Bleeding Cherry or Plum Tree – Gum on Bark
In the world of humans, bleeding is a serious and troubling thing. If something causes us to bleed we immediately take action because we understand that the loss of excessive amounts of blood can cause us great harm. Therefore, it’s really not too surprising to see a somewhat similar reaction when a person believes one of their beloved trees is in immediate danger because it’s bleeding.
Of course we, meaning those of us smart in the way of plants, know that the loss of sap from a tree is not the same as the loss of blood from an animal. Nevertheless, the bleeding of a tree is still not normal, and while we can assure the client that the bleeding itself will not necessarily harm the tree, there is still the cause of the bleeding to find. One of the trees that frequently displays bleeding symptoms and invokes fear in the tree owner is the flowering cherry.
The horticultural myth with bleeding cherries is that it is always an indication of an infestation of borers. If someone notices gum or some other exudate coming out of the trunk of a cherry tree the immediate diagnosis is peachtree borer. This is not entirely incorrect since there is such a thing as a peachtree borer, and cherry trees are the primary host plant, and one of the symptoms of infestation is gobs of gum leaking from the tree.
However, peachtree borer is not the only thing that will result in a cherry tree experiencing bleeding gummy sap. If the gum is emerging from rather high up on the trunk, rather than from near the root crown (the favorite spot for peachtree borer infestations), the bleeding is not likely to be caused by peachtree borer. Before moving on to other causes of gummy cherry trees, let’s review the symptoms most associated with a peachtree borer infestation of flowering cherry. Look at the point where the gum is exuding from the tree. Look for wood debris (frass) mixed in and around the exuding gum. The gum is coming from a hole in the bark of the tree. The hole was formed when the peachtree borer larva dug its way out to the surface. It is highly unusual for damage caused by the exiting of a peachtree borer larva to be more than one foot up from the ground. So, peachtree borer injury occurs low on the trunk, and there is frass associated with the exuding gum.
What if the gum is leaking out higher up on the trunk and there is no sign of any frass? Remember, the gum and bleeding is a result of a break in the bark of the tree and, there are a lot of different things that can break through the bark. Junior practicing with dad’s new hatchet can make a nice break in the bark of the family’s flowering cherry tree and this injury will result in gum exuding from the tree.
The exuding of gum from plants in the genus Prunus, including the cherries, is so common it has been given the name gummosis. The name gummosis does not define a cause, only a response. We have seenhow peachtree borer injury and simple mechanical injury can result in gummosis. There are also several infectious diseases that can result in gummosis.

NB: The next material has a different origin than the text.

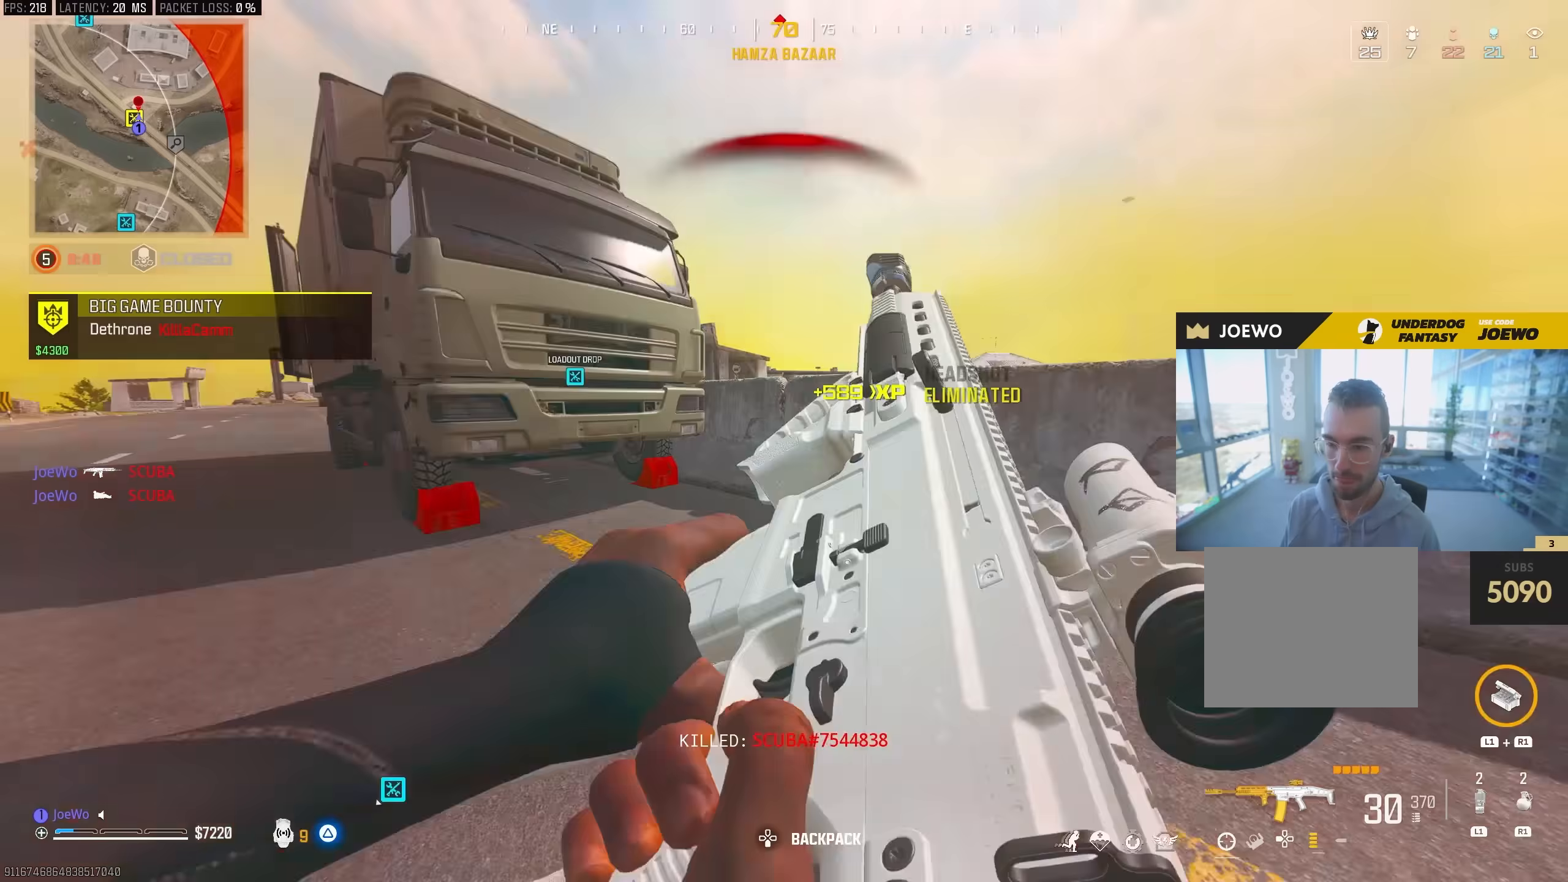
{"dt_ms": 1000, "buttons": [], "left_stick": "down-left", "right_stick": "center", "events": [[67, "CIRCLE", "up"], [150, "left_stick", "up-right"], [300, "L3", "down"], [300, "left_stick", "up"], [400, "L1", "down"], [433, "left_stick", "right"], [433, "right_stick", "down"], [450, "L3", "up"], [467, "L1", "up"], [500, "left_stick", "down"], [533, "CIRCLE", "down"], [533, "left_stick", "down-left"], [533, "right_stick", "center"], [750, "right_stick", "up"], [833, "right_stick", "center"], [933, "CIRCLE", "up"]]}
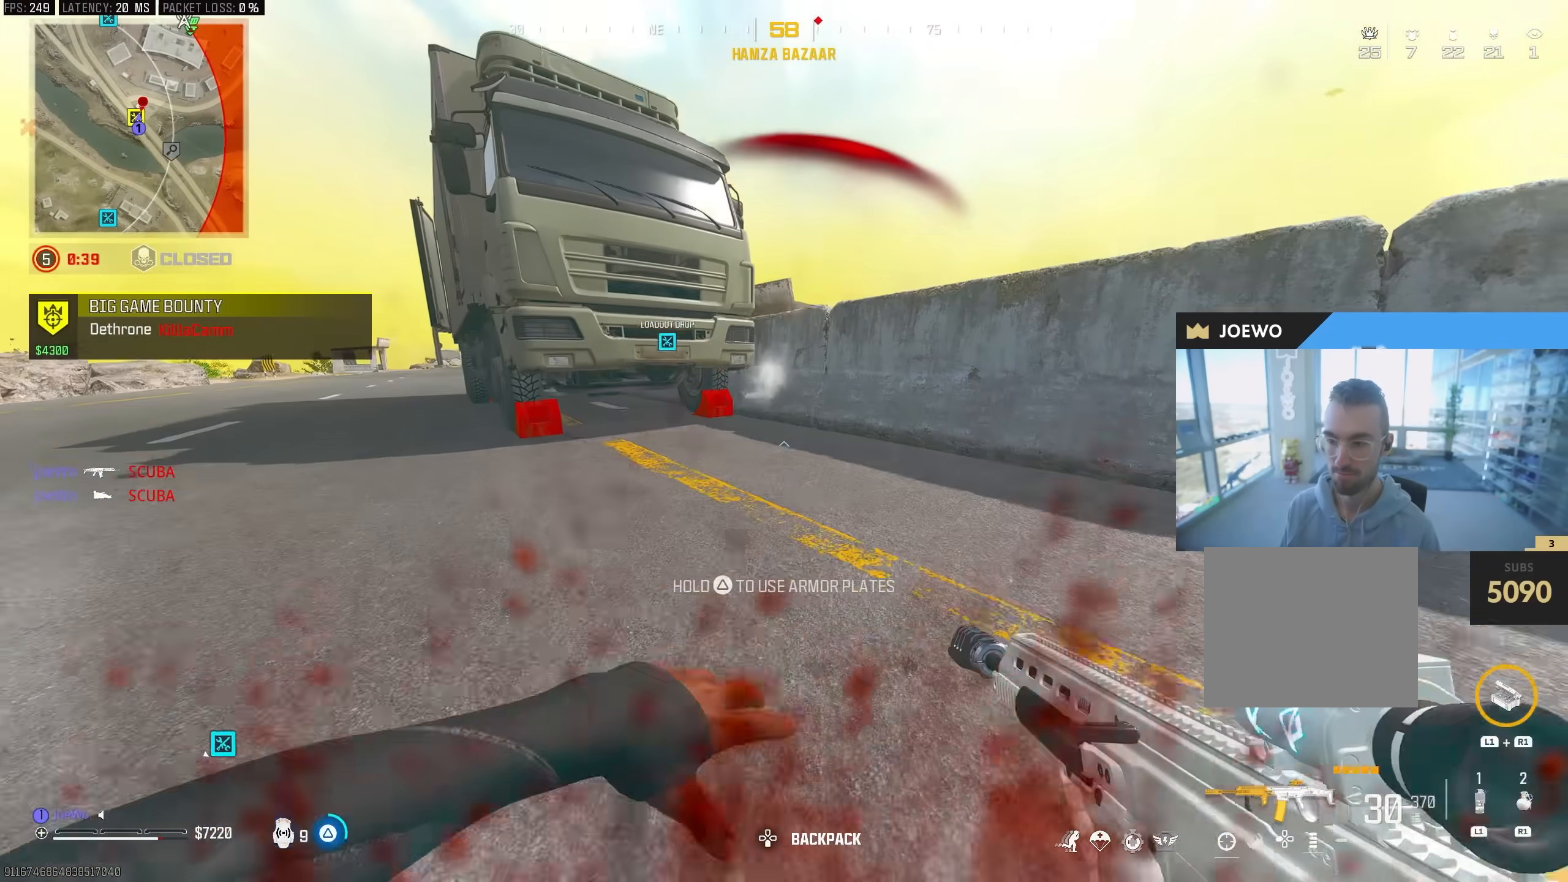
{"dt_ms": 500, "buttons": [], "left_stick": "down", "right_stick": "center"}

There are three groups of organisms that can cause cankers on cherries and result in a gummosis response. One is a bacteria in the genus Pseudomonas which causes a disease known as bacterial canker. Another is a fungus in the genus Leucostoma (Cytospora) that causes Leucostoma canker of Prunus. The third is usually called fungal gummosis and is caused by the fungus Botryosphaeria dothidea. It is not important in a practical sense to identify the specific organisms involved but, it is important from a diagnostic point of view to differentiate between insect infestation, mechanical injury, and infectious disease. In all three of the diseases listed above, the key diagnostic feature is the canker.
A canker is a necrotic (dead), often sunken lesion on a stem, branch, or twig of a plant. In the case of gum bleeding from the trunk of a cherry tree, a canker can be identified by the death of tissue immediately beneath and surrounding the point of gummosis. If you carefully scrape away the gum and probe the bark beneath, you will find the bark loose and the tissue beneath discolored. In fact, the bark at the point of gummosis may slough off easily indicating dead tissue.
In most cases where a canker and its causal disease is concerned the infected tree is, or has been, under some type of environmental stress. This can be a weak root system due to poor soil conditions or drought stress. Cherry trees stress easily compared to many other landscape trees and this opens the door to an invasion of one of the cankers causing diseases and the resulting gum bleeding.
The next time you are called out to examine a bleeding cherry don’t be swayed by the horticultural myth that’s it’s always a sign of borer infestation. Look more closely and be savvy enough to separate out bug from disease from Junior with his little hatchet.